TASK GOAL: Write out, please, each line from the one containing "ring dip: (73, 573)" to the final line of the data, both included, exactly and without pictures.

*** SUPPLIED MATERIAL Section Begins ***

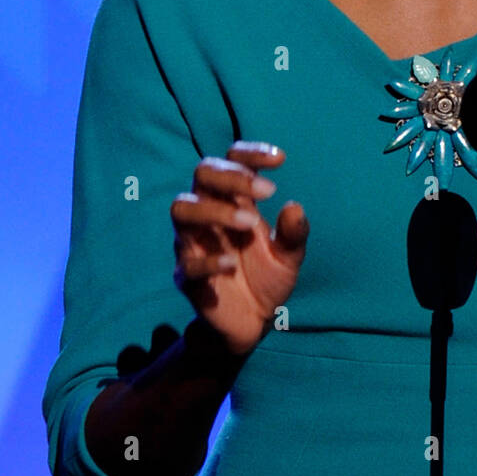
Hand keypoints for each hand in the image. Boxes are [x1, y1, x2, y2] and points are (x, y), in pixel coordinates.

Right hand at [171, 142, 308, 356]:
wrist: (253, 323)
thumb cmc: (267, 278)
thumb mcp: (290, 256)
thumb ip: (294, 233)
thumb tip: (294, 207)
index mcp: (234, 201)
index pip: (231, 160)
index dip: (250, 152)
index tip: (280, 159)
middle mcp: (209, 214)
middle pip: (202, 173)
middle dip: (233, 175)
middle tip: (267, 192)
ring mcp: (193, 243)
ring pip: (181, 208)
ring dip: (216, 210)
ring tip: (250, 223)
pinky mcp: (186, 276)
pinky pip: (187, 261)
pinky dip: (209, 259)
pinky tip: (232, 264)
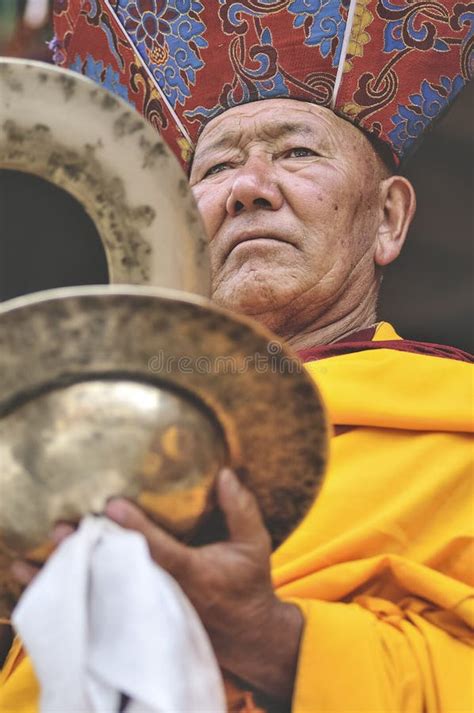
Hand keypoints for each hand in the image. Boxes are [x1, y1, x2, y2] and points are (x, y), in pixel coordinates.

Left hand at [11, 469, 302, 701]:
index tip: (110, 504)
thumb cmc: (249, 586)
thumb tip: (227, 474)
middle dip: (90, 551)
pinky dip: (80, 591)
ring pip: (105, 592)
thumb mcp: (254, 545)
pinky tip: (53, 579)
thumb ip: (241, 509)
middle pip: (120, 573)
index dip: (135, 528)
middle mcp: (167, 595)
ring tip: (37, 555)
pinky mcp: (144, 620)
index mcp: (194, 573)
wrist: (248, 636)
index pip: (158, 549)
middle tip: (59, 529)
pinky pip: (107, 606)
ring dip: (73, 573)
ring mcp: (152, 611)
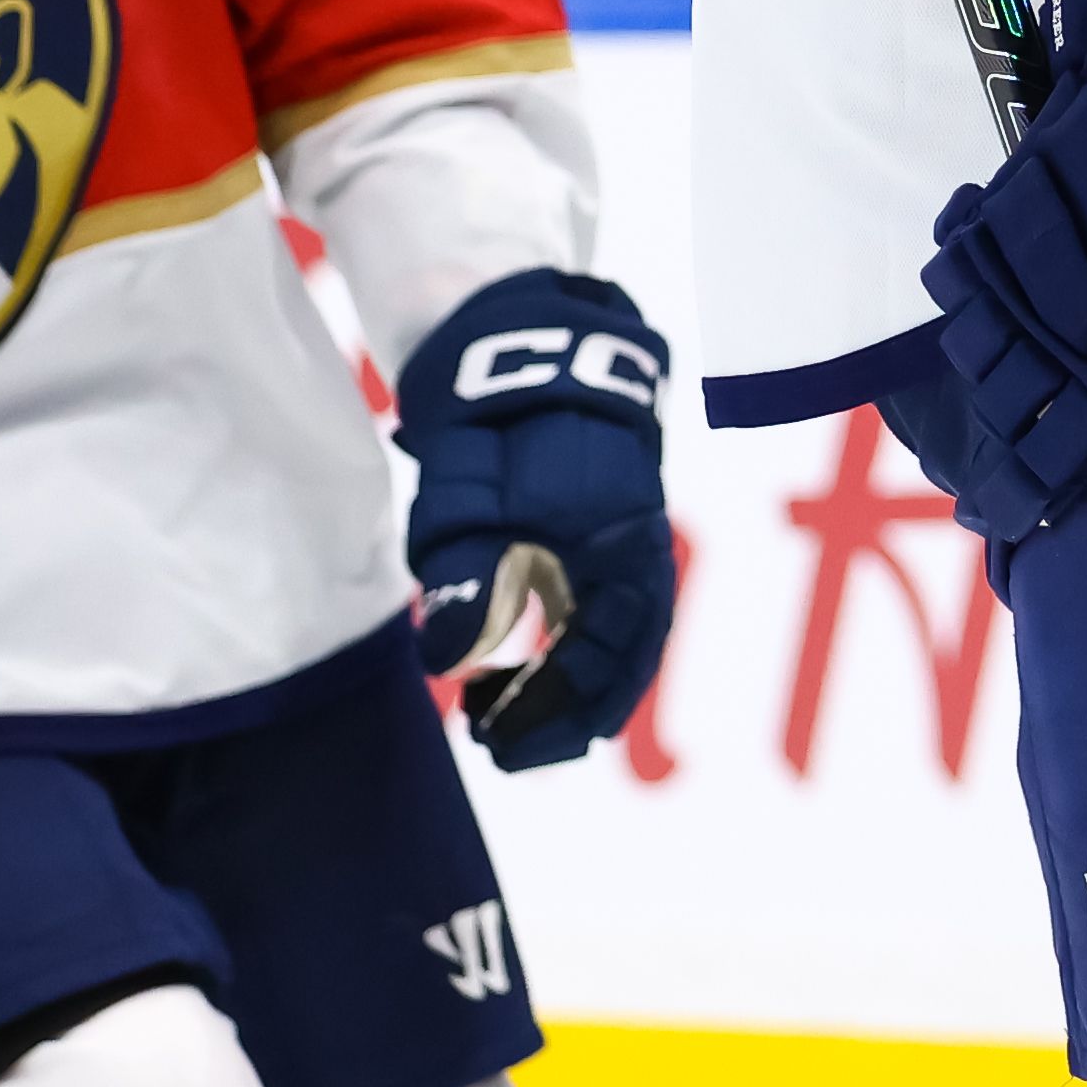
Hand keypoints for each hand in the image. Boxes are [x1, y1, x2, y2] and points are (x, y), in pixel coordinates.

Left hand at [394, 270, 677, 768]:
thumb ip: (465, 580)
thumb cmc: (496, 418)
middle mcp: (637, 549)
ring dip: (569, 683)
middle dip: (567, 714)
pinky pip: (604, 605)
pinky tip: (523, 661)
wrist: (525, 338)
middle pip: (624, 659)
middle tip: (500, 749)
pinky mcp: (605, 524)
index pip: (602, 659)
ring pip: (617, 634)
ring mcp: (626, 535)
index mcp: (619, 549)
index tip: (495, 743)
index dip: (552, 711)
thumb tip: (449, 665)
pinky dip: (571, 647)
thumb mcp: (467, 499)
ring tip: (505, 714)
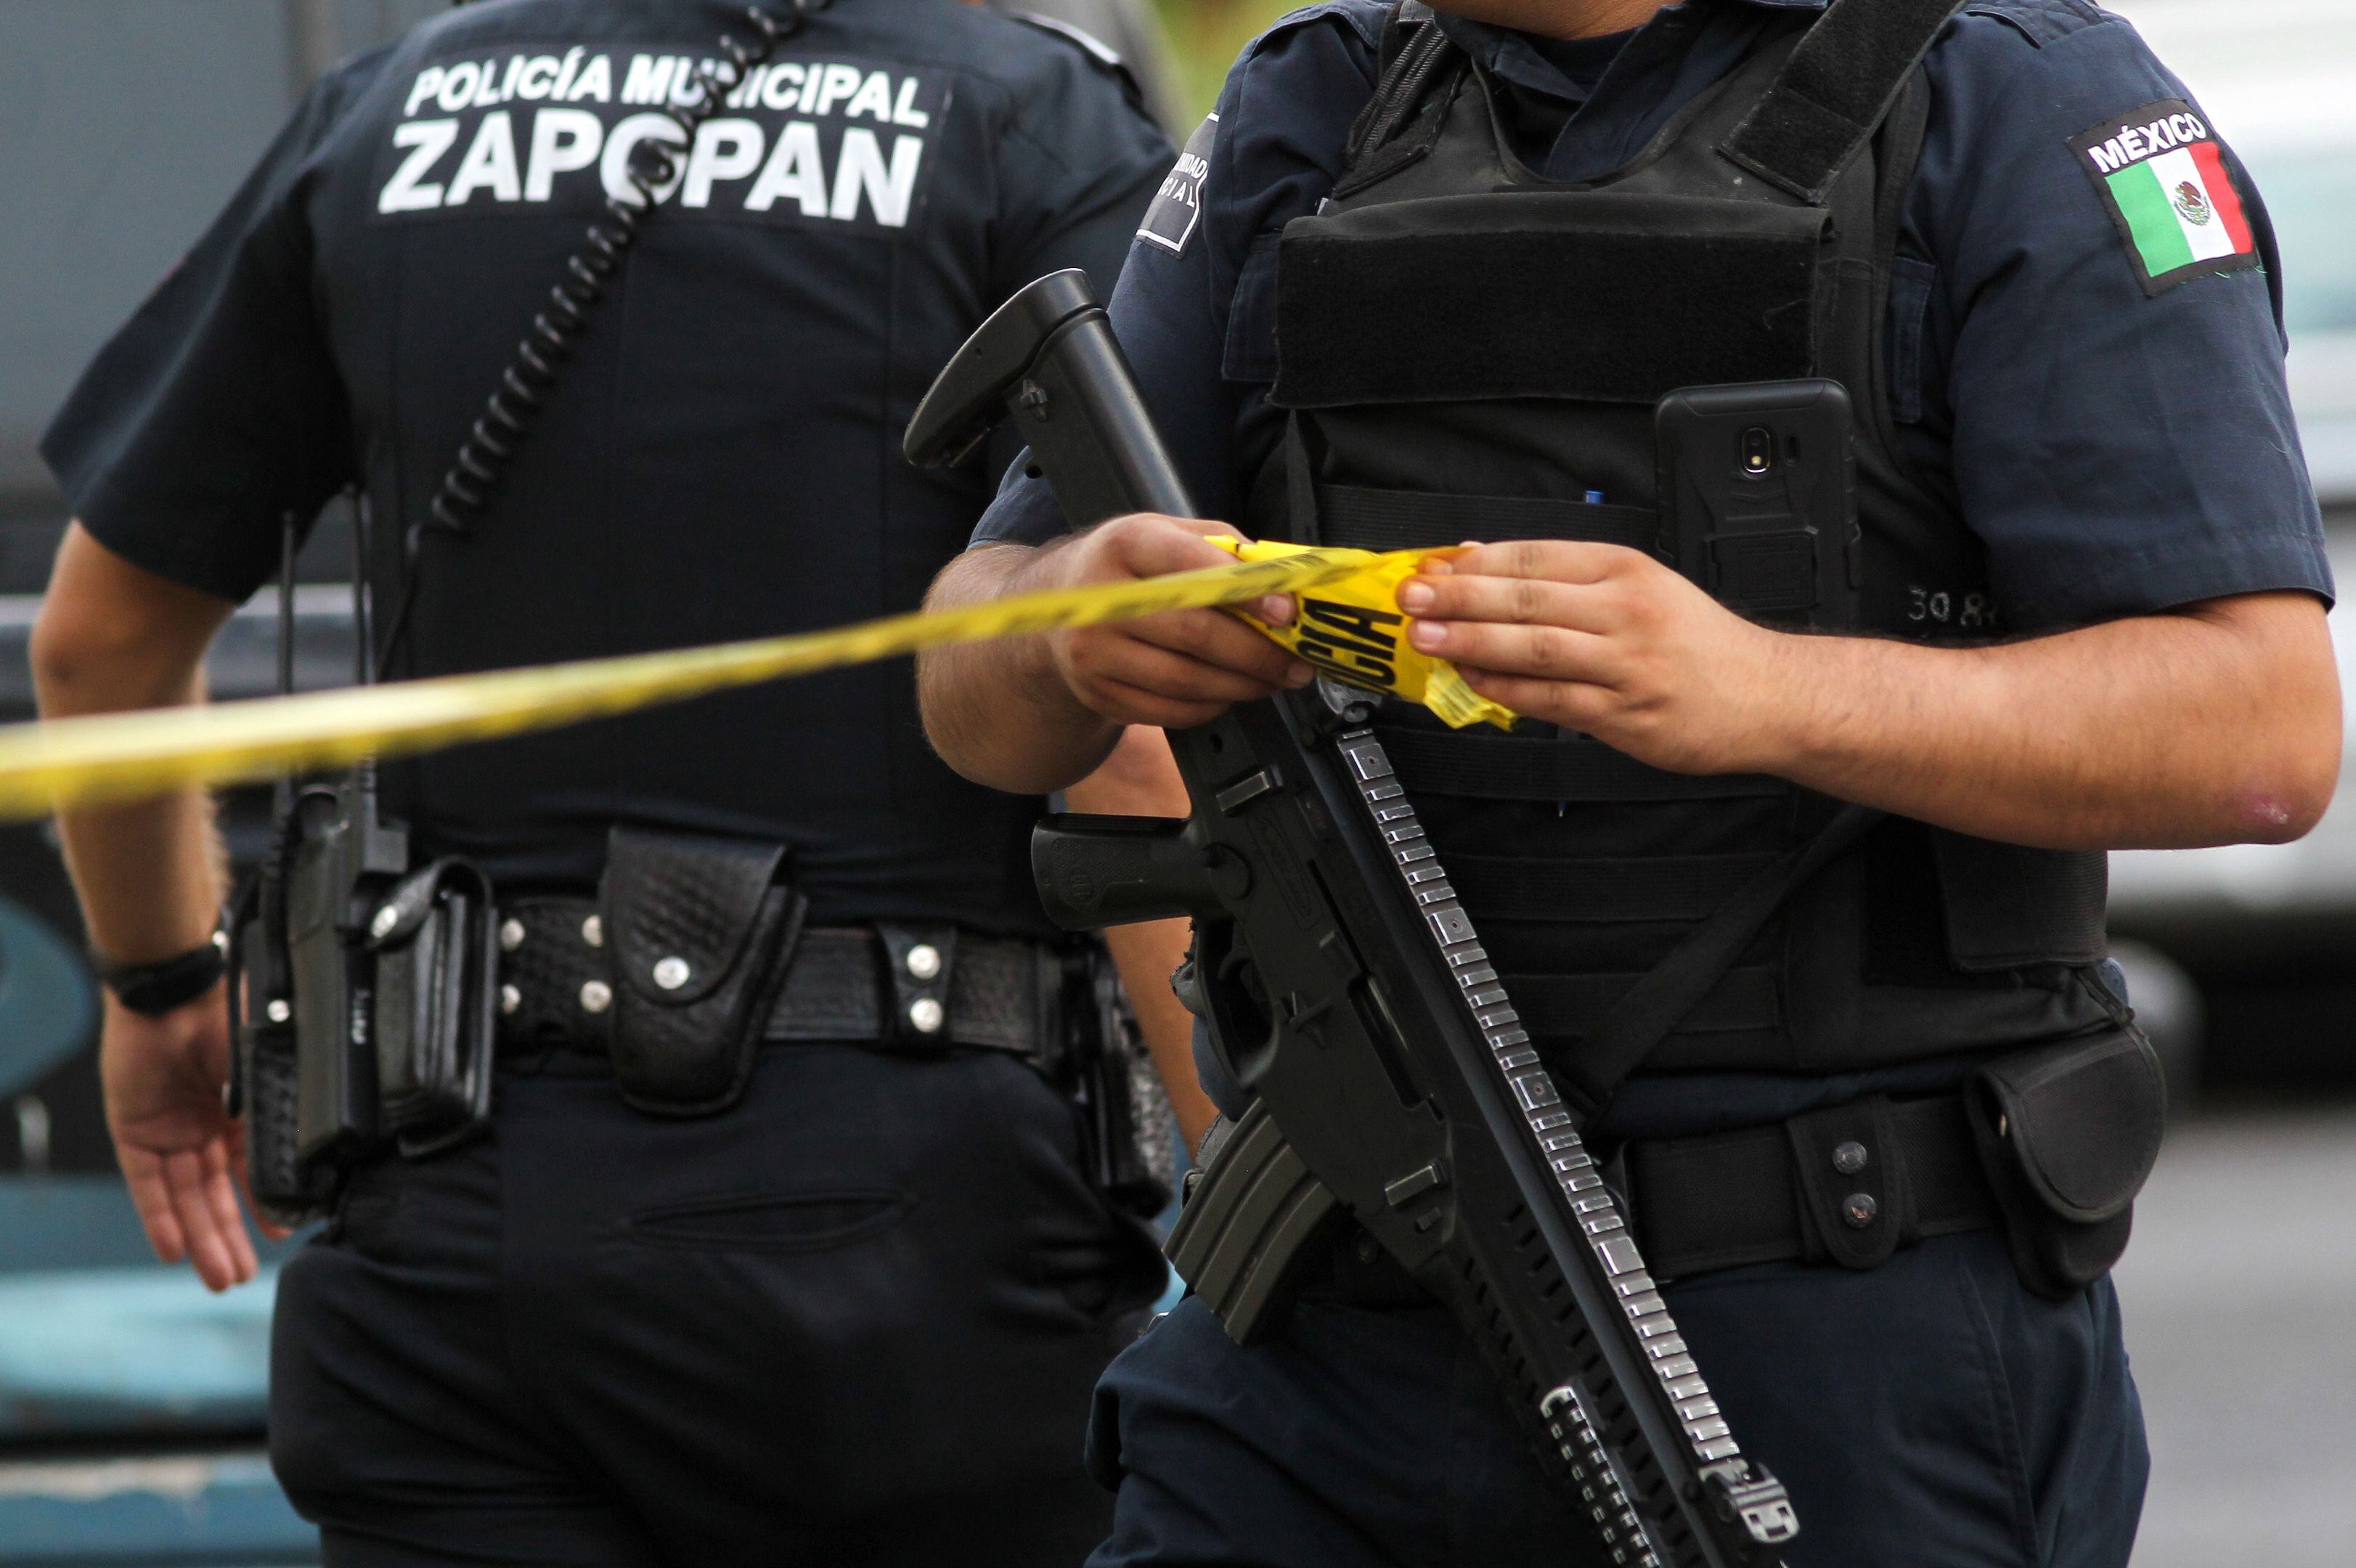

*** SUPPLIED MATERIAL Section Ends ***

REPLY TO THE EXERCISE:
ring dip: (73, 573)
ring mcp: (152, 611)
Hand keypoints for each hand in the image. Boxes are [x1, y1, x2, y2] and points are (x, y), in pixel coordinates.

Left hand at [394, 270, 677, 768]:
thumb ip: (465, 580)
thumb cmc: (496, 418)
middle mcp: (637, 549)
ring dip: (569, 683)
middle dip: (567, 714)
pinky pip: (604, 605)
pinky tip: (523, 661)
wrist: (525, 338)
middle pip: (624, 659)
middle tip: (500, 749)
pinky mcp: (605, 524)
index pip: (602, 659)
ring pip: (617, 634)
ring mcp: (626, 535)
index mcp: (619, 549)
index tip: (495, 743)
index dip: (552, 711)
thumb tip: (449, 665)
pinky dip: (571, 647)
thumb mcp: (467, 499)
ring tip: (505, 714)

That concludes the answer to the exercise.